Inicialmente chamado apenas de O Direito do Mais Forte aqui no Brasil (ganhando o estúpido “é a liberdade” no lançamento em DVD da Lume Filmes), o longa nos conta a história de Franz Biberkopf ou Fox, “a cabeça falante”, um jovem que trabalha em um circo, perde o emprego, ganha na loteria e faz alguns amigos (esse termo é sempre irônico nos filmes de Fassbinder), um grupo de homens que, juntos, irão preparar o caminho de Franz em direção ao inferno social e financeiro.

É interessante vermos aqui uma série de questões sociais, históricas, morais, éticas, filosóficas e sexuais já abordadas anteriormente pelo cineasta se aglutinarem e nos mostrarem um contexto onde a humilhação e o vampirismo social enraivecem o espectador, dada a estupidez e cegueira do personagem principal, interpretado de maneira crua, gélida e muitíssimo propícia pelo próprio Fassbinder. Também nesse ponto é possível que esteja o [pequeno] ponto fraco do filme, que é a previsibilidade.

Se pensarmos em semelhanças estéticas e dramáticas de outros longas do diretor que aparecem aqui revestidas com um novo manto de desesperança e cinismo, certamente nos lembraremos claramente de O Medo Consome a Alma (1974) e Martha (1974), obras que mostram cenários morais bem semelhantes aos de Franz/Fox em O Direito do Mais Forte e que com este compartilha boa parte do elenco, além dos destinos trágicos — cada um a seu modo — e uma espécie de aceitação da miserável situação vigente que aos poucos parece querer ir para um outro caminho, mas estão já é tarde demais. Para os personagens de Fassbinder presos à realidade do amor ou da sociedade, é sempre tarde demais.
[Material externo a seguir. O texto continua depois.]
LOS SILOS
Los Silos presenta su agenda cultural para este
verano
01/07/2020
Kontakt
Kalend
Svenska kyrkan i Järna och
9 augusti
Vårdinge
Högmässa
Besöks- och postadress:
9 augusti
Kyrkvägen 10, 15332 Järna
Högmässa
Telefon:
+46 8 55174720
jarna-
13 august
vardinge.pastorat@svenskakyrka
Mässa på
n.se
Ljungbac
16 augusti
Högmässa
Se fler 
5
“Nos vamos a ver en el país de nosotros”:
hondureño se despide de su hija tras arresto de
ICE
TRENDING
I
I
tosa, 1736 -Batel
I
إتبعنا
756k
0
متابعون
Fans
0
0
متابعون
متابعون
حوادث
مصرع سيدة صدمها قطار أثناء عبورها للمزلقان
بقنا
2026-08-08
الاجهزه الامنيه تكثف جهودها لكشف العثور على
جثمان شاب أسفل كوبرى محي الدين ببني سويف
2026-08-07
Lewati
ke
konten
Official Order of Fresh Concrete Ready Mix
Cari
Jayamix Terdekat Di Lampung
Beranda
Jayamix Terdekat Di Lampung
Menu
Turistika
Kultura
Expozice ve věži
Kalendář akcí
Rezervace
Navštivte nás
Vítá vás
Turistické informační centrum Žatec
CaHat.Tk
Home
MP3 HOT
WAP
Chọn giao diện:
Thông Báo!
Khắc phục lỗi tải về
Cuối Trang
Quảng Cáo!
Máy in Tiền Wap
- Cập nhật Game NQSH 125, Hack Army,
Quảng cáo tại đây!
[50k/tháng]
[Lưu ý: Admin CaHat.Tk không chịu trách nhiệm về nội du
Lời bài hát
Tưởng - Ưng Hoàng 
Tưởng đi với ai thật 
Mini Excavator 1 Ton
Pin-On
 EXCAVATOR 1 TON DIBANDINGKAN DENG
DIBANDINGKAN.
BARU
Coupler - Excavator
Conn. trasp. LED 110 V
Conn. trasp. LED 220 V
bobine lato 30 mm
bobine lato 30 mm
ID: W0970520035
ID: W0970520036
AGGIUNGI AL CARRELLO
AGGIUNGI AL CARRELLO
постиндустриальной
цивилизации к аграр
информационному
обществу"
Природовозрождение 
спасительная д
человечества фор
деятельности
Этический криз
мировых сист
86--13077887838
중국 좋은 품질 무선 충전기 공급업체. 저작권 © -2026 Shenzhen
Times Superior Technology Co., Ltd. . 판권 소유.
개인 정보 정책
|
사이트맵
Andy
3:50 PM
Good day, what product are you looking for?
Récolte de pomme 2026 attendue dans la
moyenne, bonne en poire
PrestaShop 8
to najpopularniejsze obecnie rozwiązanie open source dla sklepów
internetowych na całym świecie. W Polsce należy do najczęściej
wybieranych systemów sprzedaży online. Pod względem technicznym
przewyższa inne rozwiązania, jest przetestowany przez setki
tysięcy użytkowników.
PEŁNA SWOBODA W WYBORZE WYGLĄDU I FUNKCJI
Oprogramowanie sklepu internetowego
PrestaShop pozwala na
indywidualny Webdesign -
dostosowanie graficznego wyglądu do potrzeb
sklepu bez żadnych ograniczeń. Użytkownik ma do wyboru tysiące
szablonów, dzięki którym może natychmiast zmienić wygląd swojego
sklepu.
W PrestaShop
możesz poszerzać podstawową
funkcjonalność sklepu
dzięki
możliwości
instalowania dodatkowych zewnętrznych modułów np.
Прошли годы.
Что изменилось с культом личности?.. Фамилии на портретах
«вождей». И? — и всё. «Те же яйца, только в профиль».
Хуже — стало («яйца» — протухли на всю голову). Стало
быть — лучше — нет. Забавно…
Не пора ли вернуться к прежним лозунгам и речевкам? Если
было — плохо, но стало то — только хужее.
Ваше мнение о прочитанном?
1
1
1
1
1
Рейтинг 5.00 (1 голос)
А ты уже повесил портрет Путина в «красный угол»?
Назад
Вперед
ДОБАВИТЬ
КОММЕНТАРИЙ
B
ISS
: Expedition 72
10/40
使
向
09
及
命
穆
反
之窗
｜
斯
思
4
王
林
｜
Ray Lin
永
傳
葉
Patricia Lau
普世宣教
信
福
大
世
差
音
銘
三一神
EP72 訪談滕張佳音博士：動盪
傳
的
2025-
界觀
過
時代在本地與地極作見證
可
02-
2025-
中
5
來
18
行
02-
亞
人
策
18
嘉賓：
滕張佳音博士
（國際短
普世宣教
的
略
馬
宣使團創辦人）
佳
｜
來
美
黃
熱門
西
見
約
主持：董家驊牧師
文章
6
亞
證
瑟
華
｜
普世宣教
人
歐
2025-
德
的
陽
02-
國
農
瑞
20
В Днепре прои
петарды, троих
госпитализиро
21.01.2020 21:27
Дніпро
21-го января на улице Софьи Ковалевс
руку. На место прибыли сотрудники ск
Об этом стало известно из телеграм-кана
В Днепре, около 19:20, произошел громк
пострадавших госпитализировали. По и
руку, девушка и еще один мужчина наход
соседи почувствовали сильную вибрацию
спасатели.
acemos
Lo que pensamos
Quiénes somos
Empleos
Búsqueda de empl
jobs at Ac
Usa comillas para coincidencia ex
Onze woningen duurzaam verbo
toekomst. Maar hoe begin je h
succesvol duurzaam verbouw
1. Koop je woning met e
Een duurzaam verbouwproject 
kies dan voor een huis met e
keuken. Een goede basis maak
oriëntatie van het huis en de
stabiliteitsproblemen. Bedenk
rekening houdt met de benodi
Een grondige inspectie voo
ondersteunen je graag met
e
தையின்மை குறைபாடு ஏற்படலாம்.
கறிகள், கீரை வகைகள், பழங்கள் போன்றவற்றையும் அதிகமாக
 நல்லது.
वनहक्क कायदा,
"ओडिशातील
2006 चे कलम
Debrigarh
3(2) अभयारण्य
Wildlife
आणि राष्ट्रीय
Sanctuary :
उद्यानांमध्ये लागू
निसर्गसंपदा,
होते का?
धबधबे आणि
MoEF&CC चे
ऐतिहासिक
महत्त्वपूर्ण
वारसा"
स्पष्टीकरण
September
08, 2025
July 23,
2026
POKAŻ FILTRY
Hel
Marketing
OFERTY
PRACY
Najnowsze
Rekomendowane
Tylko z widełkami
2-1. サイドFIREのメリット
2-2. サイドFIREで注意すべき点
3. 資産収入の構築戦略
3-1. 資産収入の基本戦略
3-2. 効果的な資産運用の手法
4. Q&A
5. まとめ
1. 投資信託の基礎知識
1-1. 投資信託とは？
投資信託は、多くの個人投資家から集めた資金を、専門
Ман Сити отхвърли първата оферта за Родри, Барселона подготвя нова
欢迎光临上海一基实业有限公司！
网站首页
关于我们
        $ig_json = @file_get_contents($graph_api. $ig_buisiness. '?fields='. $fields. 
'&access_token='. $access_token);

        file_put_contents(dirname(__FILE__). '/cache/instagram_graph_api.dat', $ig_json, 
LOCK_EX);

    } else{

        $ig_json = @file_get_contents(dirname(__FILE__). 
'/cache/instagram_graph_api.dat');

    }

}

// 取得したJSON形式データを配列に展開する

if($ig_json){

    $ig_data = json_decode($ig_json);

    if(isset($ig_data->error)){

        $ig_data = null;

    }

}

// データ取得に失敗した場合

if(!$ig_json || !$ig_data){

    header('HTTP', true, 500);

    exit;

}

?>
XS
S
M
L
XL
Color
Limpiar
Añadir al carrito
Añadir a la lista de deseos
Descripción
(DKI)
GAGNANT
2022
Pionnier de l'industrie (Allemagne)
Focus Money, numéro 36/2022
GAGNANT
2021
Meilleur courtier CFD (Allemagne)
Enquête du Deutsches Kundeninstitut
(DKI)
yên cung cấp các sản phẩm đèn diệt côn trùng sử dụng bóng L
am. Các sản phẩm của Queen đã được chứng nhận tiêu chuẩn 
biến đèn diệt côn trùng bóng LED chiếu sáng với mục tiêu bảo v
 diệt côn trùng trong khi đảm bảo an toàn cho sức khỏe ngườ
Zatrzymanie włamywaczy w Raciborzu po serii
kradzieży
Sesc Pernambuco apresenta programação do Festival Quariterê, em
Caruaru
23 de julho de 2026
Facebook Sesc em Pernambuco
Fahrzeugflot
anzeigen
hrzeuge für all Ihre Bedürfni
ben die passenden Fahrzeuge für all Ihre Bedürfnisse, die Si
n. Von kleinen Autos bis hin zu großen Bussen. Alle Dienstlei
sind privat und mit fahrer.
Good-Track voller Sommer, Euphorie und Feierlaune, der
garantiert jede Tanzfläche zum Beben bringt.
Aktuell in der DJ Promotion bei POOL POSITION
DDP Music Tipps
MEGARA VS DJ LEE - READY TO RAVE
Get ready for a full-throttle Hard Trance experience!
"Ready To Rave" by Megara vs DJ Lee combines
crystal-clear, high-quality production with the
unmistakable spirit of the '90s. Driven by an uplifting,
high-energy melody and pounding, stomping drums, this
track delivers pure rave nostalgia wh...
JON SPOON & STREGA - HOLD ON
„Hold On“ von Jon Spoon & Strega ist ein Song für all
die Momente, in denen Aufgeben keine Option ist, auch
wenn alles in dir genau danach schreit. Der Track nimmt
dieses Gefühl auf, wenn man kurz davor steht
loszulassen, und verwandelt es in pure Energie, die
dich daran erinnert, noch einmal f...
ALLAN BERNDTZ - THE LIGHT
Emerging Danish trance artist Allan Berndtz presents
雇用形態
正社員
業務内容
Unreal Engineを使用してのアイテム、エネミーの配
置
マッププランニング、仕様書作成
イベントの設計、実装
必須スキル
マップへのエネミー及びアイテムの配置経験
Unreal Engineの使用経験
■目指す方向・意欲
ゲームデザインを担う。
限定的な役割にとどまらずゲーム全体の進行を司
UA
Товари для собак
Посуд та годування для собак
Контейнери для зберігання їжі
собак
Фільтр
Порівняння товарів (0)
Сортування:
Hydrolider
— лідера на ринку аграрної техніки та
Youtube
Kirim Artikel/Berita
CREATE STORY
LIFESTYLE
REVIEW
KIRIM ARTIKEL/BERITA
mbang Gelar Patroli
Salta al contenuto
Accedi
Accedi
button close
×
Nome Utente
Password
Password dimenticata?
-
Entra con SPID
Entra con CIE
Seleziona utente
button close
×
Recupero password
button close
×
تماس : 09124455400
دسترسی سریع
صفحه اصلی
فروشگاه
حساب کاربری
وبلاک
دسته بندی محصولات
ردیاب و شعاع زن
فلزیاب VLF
O elenco do filme é dirigido com maestria (Peter Chatel e o próprio Fassbinder fazem ótimas atuações) e vemos representada a decadência de uma forma extremamente curiosa. A primeira delas, através da econômica música de Peer Raben, com grande influência de Bernard Herrmann — cordas carregadas, frases musicais objetivas, de aparência épica e trágica, intercaladas por breves momentos de andamento piano –; e a segunda, através da fotografia de Michael Ballhaus, cujo trabalho de progressiva mudança de personalidade através das cores e movimentos de câmera são notáveis. Kurt Raab, que também interpreta um pequeno (mas ótimo) papel, se destaca no desenho de produção do filme, especialmente em quatro ambientes: a floricultura de ‘Fatty’ Schmidt, a casa de Max (o primeiro amante de Franz), o bar com tonalidades vermelhas e móveis escuros — uma versão mais angustiante e underground do bar de O Medo Consome a Alma — e o apartamento pastiche de Franz e Eugen.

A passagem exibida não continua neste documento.